Dementsprechend unfreundlich fielen die ersten Stellungnahmen von Umweltgruppen aus. Die Entscheidung sei ein „Skandal“, kommentierten die „Naturfreunde Deutschlands“. Der „Bund“ warf der Efsa Verharmlosung und „unglaubliche Ignoranz“ vor. Besonders verwerflich sei, dass die „täglich akzeptierte Dosis für die Aufnahme des Wirkstoffes durch den Menschen von 0,3 Milligramm auf 0,5 Milligramm pro Kilo Körpergewicht angehoben“ werden solle, hieß es in einer Mitteilung des „Bund“.

Die Efsa begründet ausführlich, warum sie sich der Ansicht der IARC nicht angeschlossen hat. Zum einen hat die IARC auch Studien zu „Formulierungen“ berücksichtigt, also zu Produkten, die neben Glyphosat weitere Mittel enthalten. Solche Mischungen verschiedener Chemikalien haben andere Effekte als ein „reiner“ Wirkstoff. Geprüft wurde von der Efsa lediglich Glyphosat selbst, für die verschiedenen Pflanzenschutzmittel gibt es eigene Genehmigungen.

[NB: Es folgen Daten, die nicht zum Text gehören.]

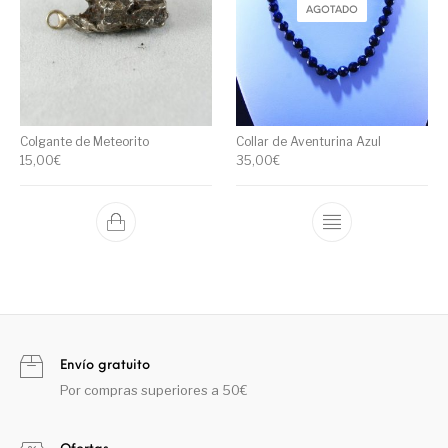
AGOTADO
Colgante de Meteorito
Collar de Aventurina Azul
15,00
€
35,00
€
Envío gratuito
Por compras superiores a 50€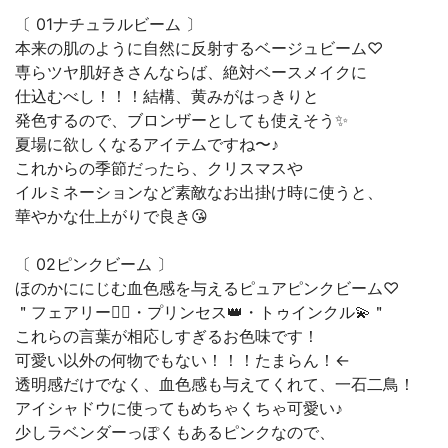
〔 01ナチュラルビーム 〕
本来の肌のように自然に反射するベージュビーム♡
専らツヤ肌好きさんならば、絶対ベースメイクに
仕込むべし！！！結構、黄みがはっきりと
発色するので、ブロンザーとしても使えそう✨
夏場に欲しくなるアイテムですね〜♪
これからの季節だったら、クリスマスや
イルミネーションなど素敵なお出掛け時に使うと、
華やかな仕上がりで良き😘
〔 02ピンクビーム 〕
ほのかににじむ血色感を与えるピュアピンクビーム♡
＂フェアリー🧚‍♀️・プリンセス👑・トゥインクル💫＂
これらの言葉が相応しすぎるお色味です！
可愛い以外の何物でもない！！！たまらん！←
透明感だけでなく、血色感も与えてくれて、一石二鳥！
アイシャドウに使ってもめちゃくちゃ可愛い♪
少しラベンダーっぽくもあるピンクなので、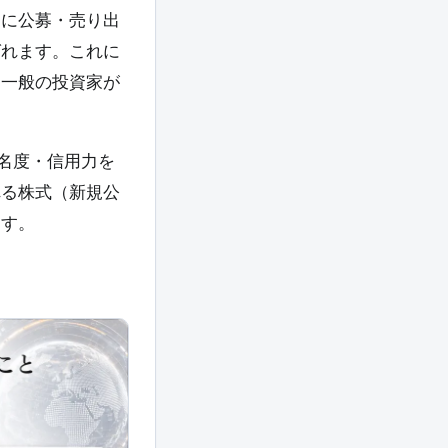
を新たに公募・売り出
ばれます。これに
て一般の投資家が
名度・信用力を
れる株式（新規公
ます。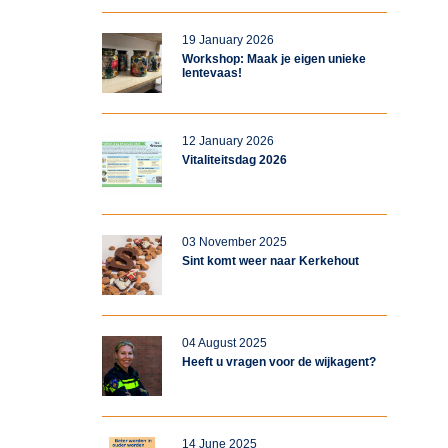
19 January 2026
Workshop: Maak je eigen unieke
lentevaas!
12 January 2026
Vitaliteitsdag 2026
03 November 2025
Sint komt weer naar Kerkehout
04 August 2025
Heeft u vragen voor de wijkagent?
14 June 2025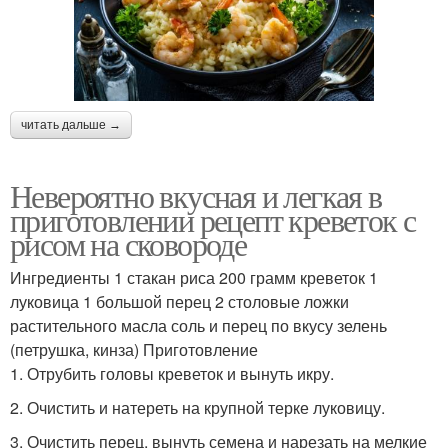
читать дальше →
Невероятно вкусная и легкая в
приготовлении рецепт креветок с
рисом на сковороде
Ингредиенты 1 стакан риса 200 грамм креветок 1
луковица 1 большой перец 2 столовые ложки
растительного масла соль и перец по вкусу зелень
(петрушка, кинза) Приготовление
1. Отрубить головы креветок и вынуть икру.
2. Очистить и натереть на крупной терке луковицу.
3. Очистить перец, вынуть семена и нарезать на мелкие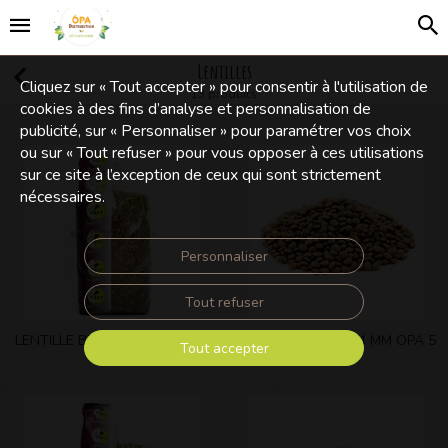
Lentilles
Cliquez sur « Tout accepter » pour consentir à l'utilisation de
13 produits
cookies à des fins d’analyse et personnalisation de
publicité, sur « Personnaliser » pour paramétrer vos choix
ou sur « Tout refuser » pour vous opposer à ces utilisations
sur ce site à l’exception de ceux qui sont strictement
nécessaires.
Personnaliser
Tout refuser
LENTILLE BLONDE 4 MM AREV
LENTILLE BLONDE 4 MM OPA 5
Tout accepter
1 KG
KG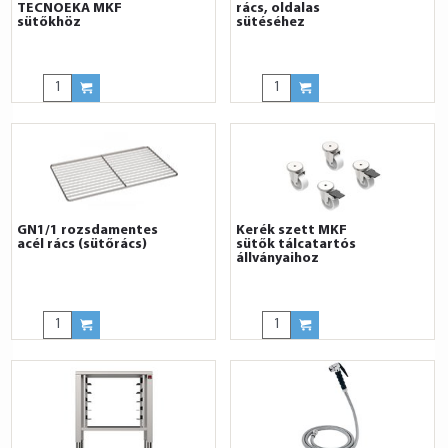
TECNOEKA MKF
rács, oldalas
sütőkhöz
sütéséhez
GN1/1 rozsdamentes
Kerék szett MKF
acél rács (sütőrács)
sütők tálcatartós
állványaihoz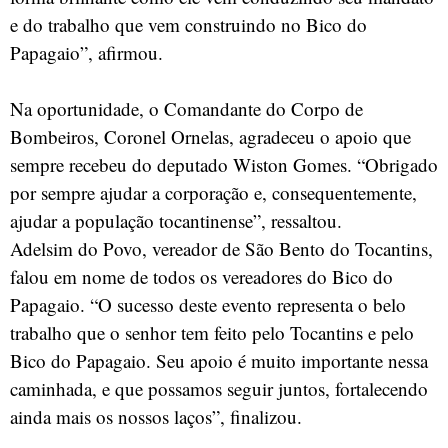
e do trabalho que vem construindo no Bico do
Papagaio”, afirmou.
Na oportunidade, o Comandante do Corpo de
Bombeiros, Coronel Ornelas, agradeceu o apoio que
sempre recebeu do deputado Wiston Gomes. “Obrigado
por sempre ajudar a corporação e, consequentemente,
ajudar a população tocantinense”, ressaltou.
Adelsim do Povo, vereador de São Bento do Tocantins,
falou em nome de todos os vereadores do Bico do
Papagaio. “O sucesso deste evento representa o belo
trabalho que o senhor tem feito pelo Tocantins e pelo
Bico do Papagaio. Seu apoio é muito importante nessa
caminhada, e que possamos seguir juntos, fortalecendo
ainda mais os nossos laços”, finalizou.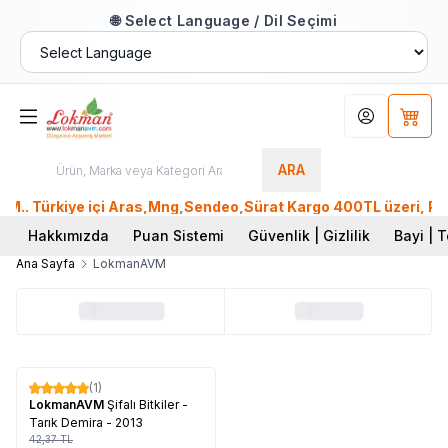
🌐 Select Language / Dil Seçimi
Hesabım
Sepet
ARA
.. Türkiye içi Aras,Mng,Sendeo,Sürat Kargo 400TL üzeri, Ptt 
Hakkımızda
Puan Sistemi
Güvenlik | Gizlilik
Bayi | T
Ana Sayfa
LokmanAVM
Tükendi
(1)
%
60
LokmanAVM
Şifalı Bitkiler -
Tarık Demira - 2013
42,37
TL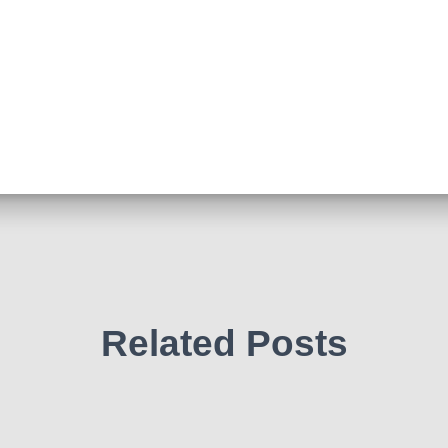
Related Posts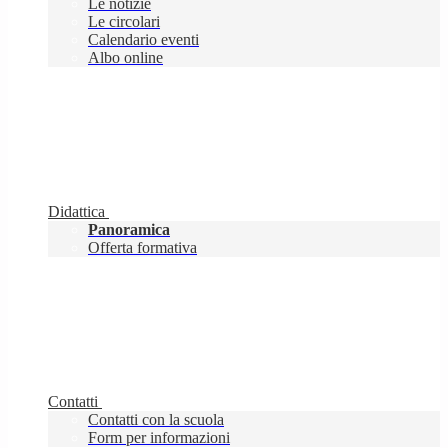
Le notizie
Le circolari
Calendario eventi
Albo online
Didattica
Panoramica
Offerta formativa
Contatti
Contatti con la scuola
Form per informazioni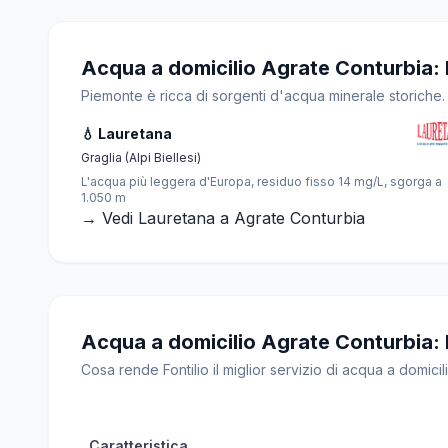
Acqua a domicilio Agrate Conturbia: 
Piemonte è ricca di sorgenti d'acqua minerale storiche.
💧 Lauretana
Graglia (Alpi Biellesi)
L'acqua più leggera d'Europa, residuo fisso 14 mg/L, sgorga a
1.050 m
→ Vedi Lauretana a Agrate Conturbia
Acqua a domicilio Agrate Conturbia: Fon
Cosa rende Fontilio il miglior servizio di acqua a domicili
Caratteristica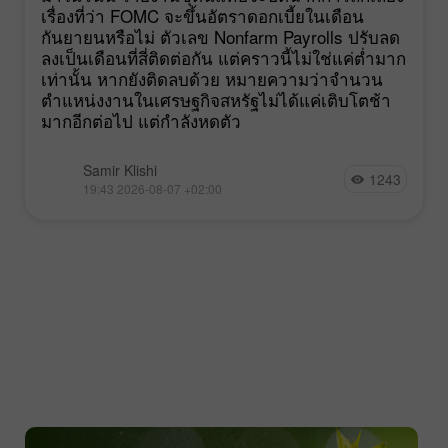
เรื่องที่ว่า FOMC จะขึ้นอัตราดอกเบี้ยในเดือน
กันยายนหรือไม่ ตัวเลข Nonfarm Payrolls ปรับลด
ลงเป็นเดือนที่สี่ติดต่อกัน แต่คราวนี้ไม่ใช่แค่ต่ำมาก
เท่านั้น หากยังติดลบด้วย หมายความว่าจำนวน
ตำแหน่งงานในเศรษฐกิจสหรัฐไม่ได้แค่เติบโตช้า
มากอีกต่อไป แต่กำลังหดตัว
Samir Klishi
1243
19:43 2026-08-07 +02:00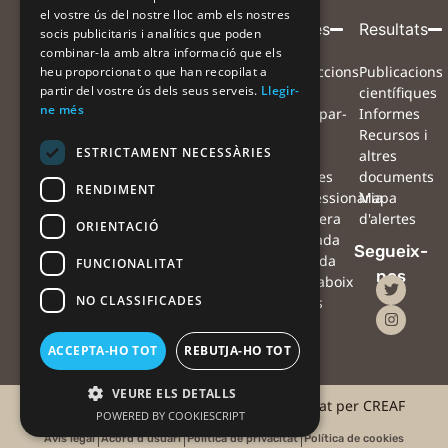
el vostre ús del nostre lloc amb els nostres
Entitat
Amb
Amb
Participa
Projecte
Alertes
Resultats
socis publicitaris i analítics que poden
combinar-la amb altra informació que els
coordinadora
el
la
Què volem
Projecte
Instruccions
Publicacions
heu proporcionat o que han recopilat a
suport
col·laboració
partir del vostre ús dels seus serveis.
Llegir-
aconseguir?
Equip
per
científiques
de
de
ne més
Com ens
Xarxa de
participar-
Informes
pots
col·laboradors
hi
Recursos i
ESTRICTAMENT NECESSÀRIES
ajudar?
Preguntes
Mapa
altres
Què farem
freqüents
d'alertes
documents
RENDIMENT
amb les
Notícies
#Processionària
Mapa
observacions?
Agenda
#Sequera
d'alertes
ORIENTACIÓ
Què podràs
Contacte
#Ventada
Segueix-
fer tu amb les
Oficina
#Nevada
FUNCIONALITAT
nos
teves
de
#Erugaboix
NO CLASSIFICADES
observacions?
premsa
Alertes
amb
drons
ACCEPTA-HO TOT
REBUTJA-HO TOT
VEURE ELS DETALLS
©2025 #AlertaForestal | Projecte coordinat per CREAF
POWERED BY COOKIESCRIPT
Avís legal
Acord d'usuari
Política de privacitat
Política de cookies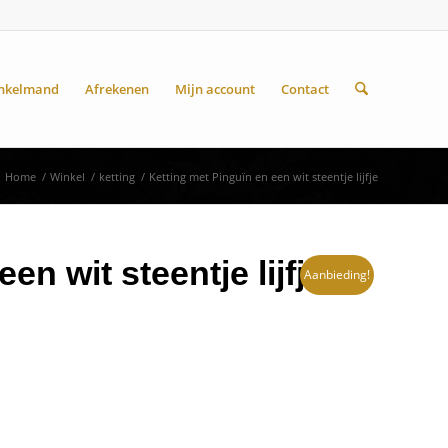
nkelmand
Afrekenen
Mijn account
Contact
Home
/
Winkel
/
ketting
/
Ketting met Pinguïn en een wit steentje lijfje
en wit steentje lijfje
Aanbieding!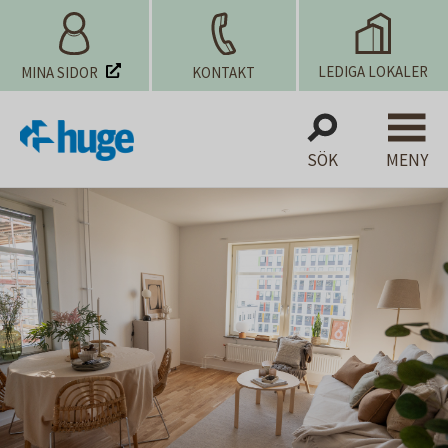
LEDIGA LOKALER
MINA SIDOR
KONTAKT
SÖK
MENY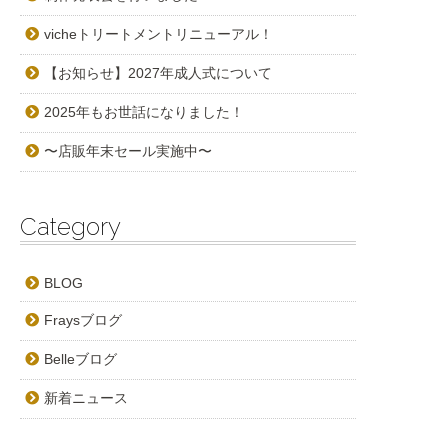
vicheトリートメントリニューアル！
【お知らせ】2027年成人式について
2025年もお世話になりました！
〜店販年末セール実施中〜
Category
BLOG
Fraysブログ
Belleブログ
新着ニュース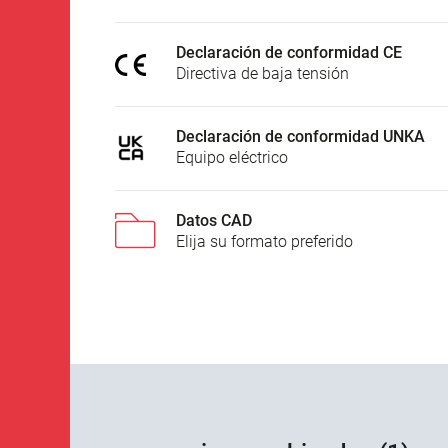
Declaración de conformidad CE
Directiva de baja tensión
Declaración de conformidad UNKA
Equipo eléctrico
Datos CAD
Elija su formato preferido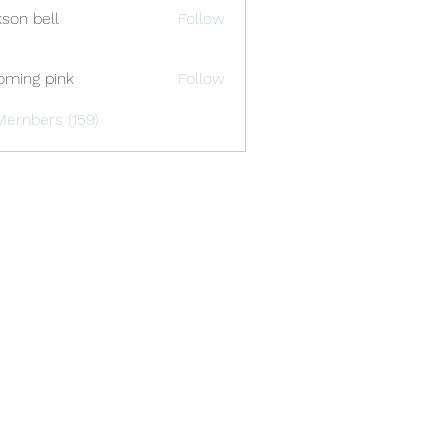
kson bell
Follow
oming pink
Follow
Members (159)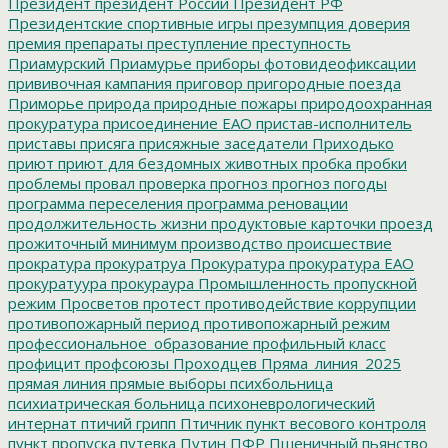
Президент
президент России
Президент РФ
Президентские спортивные игры
презумпция доверия
премия
препараты
преступление
преступность
Приамурский
Приамурье
приборы фотовидеофиксации
прививочная кампания
приговор
пригородные поезда
Приморье
природа
природные пожары
природоохранная
прокуратура
присоединение ЕАО
пристав-исполнитель
приставы
присяга
присяжные заседатели
Приходько
приют
приют для бездомных животных
пробка
пробки
проблемы
провал
проверка
прогноз
прогноз погоды
программа переселения
программа реновации
продолжительность жизни
продуктовые карточки
проезд
прожиточный минимум
производство
происшествие
прократура
прокуратруа
Прокуратура
прокуратура ЕАО
прокуратуура
прокураура
Промышленность
пропускной
режим
Просветов
протест
противодействие коррупции
противопожарный период
противопожарный режим
профессиональное_образование
профильный класс
профицит
профсоюзы
Проходцев
Пряма_линия_2025
прямая линия
прямые выборы
психбольница
психиатрическая больница
психоневрологический
интернат
птичий грипп
Птичник
пункт весового контроля
пункт пропуска
путевка
Путин
ПФР
Пшеничный
пьянство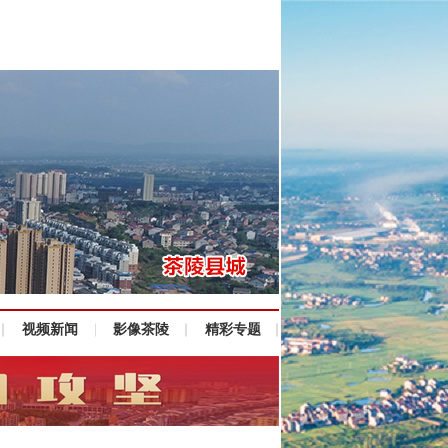
视频新闻
影像茶陵
精彩专题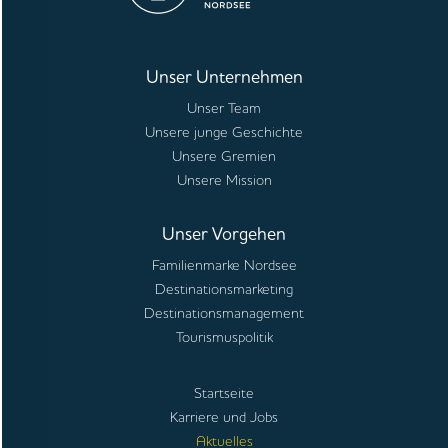
Unser Unternehmen
Unser Team
Unsere junge Geschichte
Unsere Gremien
Unsere Mission
Unser Vorgehen
Familienmarke Nordsee
Destinationsmarketing
Destinationsmanagement
Tourismuspolitik
Startseite
Karriere und Jobs
Aktuelles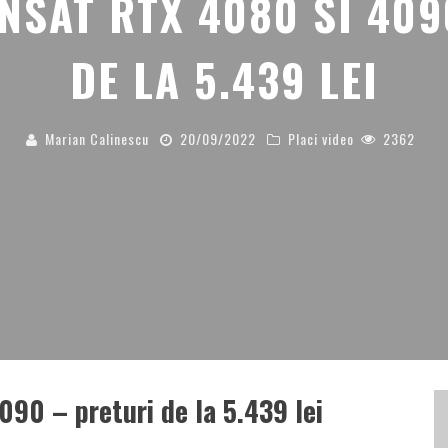
ANSAT RTX 4080 SI 409
DE LA 5.439 LEI
Marian Calinescu
20/09/2022
Placi video
2362
090 – preturi de la 5.439 lei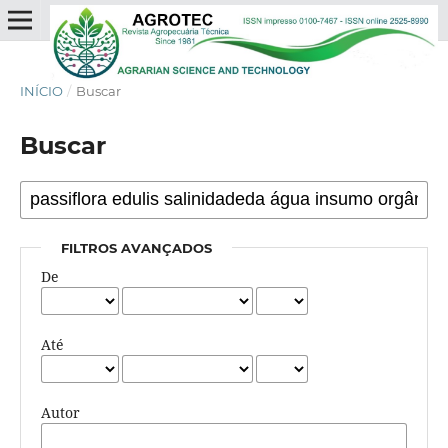
INÍCIO
/
Buscar
Buscar
FILTROS AVANÇADOS
De
Até
Autor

Hochdosisversuche mit Glyphosat sind umstritten

Unterschiedlicher Meinung waren WHO und EU auch bei der Auslegung von Tierversuchen mit Glyphosat. So fanden sich aus Sicht der Efsa in neun Langzeitstudien mit Ratten keine bedeutsamen Hinweise auf ein erhöhtes Tumorrisiko. Zumindest bei zwei Untersuchungen sahen die Gutachter der WHO das anders. Auch bei Tests an Mäusen war man anderer Ansicht. Während die IARC bei Nagern Anhaltspunkte für Krebsgefahr durch regelmäßige Glyphosatzufuhr ausmachte, führte die Efsa die Effekte auf die extrem hohe Dosis zurück. Diese habe zu allgemeinen Vergiftungserscheinungen geführt, von denen nicht auf krebserzeugendes Potential geschlossen werden dürfe.

Weit auseinander liegen die Experten bei der Einschätzung, ob das Herbizid die Erbinformation schädigen kann, also „genotoxisch“ ist – ein wichtiges Indiz für ein Krebsrisiko. Die Efsa sieht dafür keine stichhaltigen Anhaltspunkte. Die IARC hält es für so gut wie gesichert. Ebenfalls anderer Meinung ist man bei der Frage, ob Studien in der Bevölkerung auf eine erhöhte Tumorgefahr durch Glyphosat hindeuten. Die WHO-Fachleute sehen Anzeichen dafür, die Efsa nicht. Kontroverser geht es nicht. Nun muss die Politik entscheiden, wem sie vertrauen will.